A new study from the Pioneer Institute in Boston shows that in Massachusetts, Common Core, like the world, is with us late and soon. Unfortunately, it’s got all the world’s drawbacks and none of its benefits.
“The previous standard provided a coherent line-up of texts in the parenthetical phrase, four works that form a single national and historical lineage (Declaration, Preamble, Bill of Rights, and Lincoln’s Second Inaugural),” the report reads. “One can identify the curricular focus easily and fill in more material that follows from it: some of the Federalist Papers, various constitutional amendments, Frederick Douglass’s speech on the Declaration and the 4th of July, and Martin Luther King’s glosses on the Declaration, not to mention texts that influenced the Founders and Lincoln, such as Leviticus, John Locke, and Montesquieu.”
“Students would leave the unit with a solid familiarity with the civic philosophy of the United States. But the new list of examples drops the Bill of Rights and Lincoln. Instead, we have one text from Medieval England and one from Revolutionary France. These two examples break up the coherence of the old list.”

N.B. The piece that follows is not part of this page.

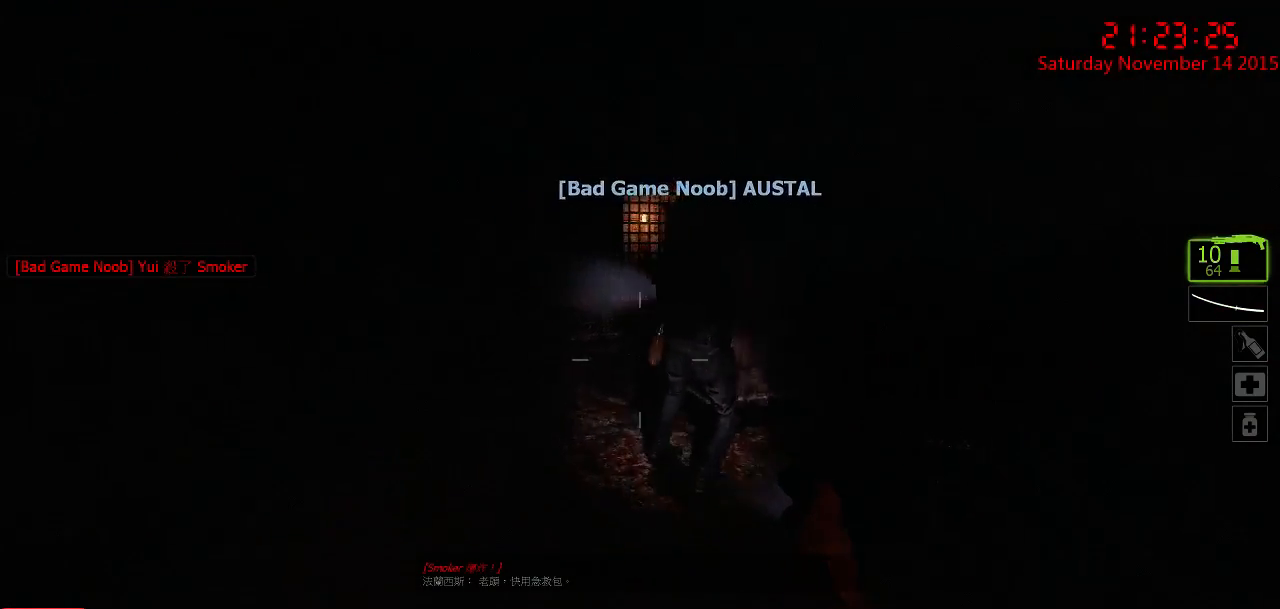
{"keys": ["d", "w"], "mouse": [], "events": [[100, "w", "down"], [267, "a", "up"], [367, "d", "down"]]}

English professor Mark Bauerlein from Emory University co-authored the report, with R. James Milgram, professor emeritus of mathematics at Stanford University, and Jane Robbins, senior fellow with the American Principles Project. “These standards rely on process- and skills-based ideas, which brush aside knowledge of Western and English literary traditions,” Bauerlein says. “The result is a set of standards light on content but heavy on fuzzy subjective terms such as ‘high quality’ and ‘challenging.’”
“Great works of literary art and the history of the English language, not to mention the American patrimony, disappear.”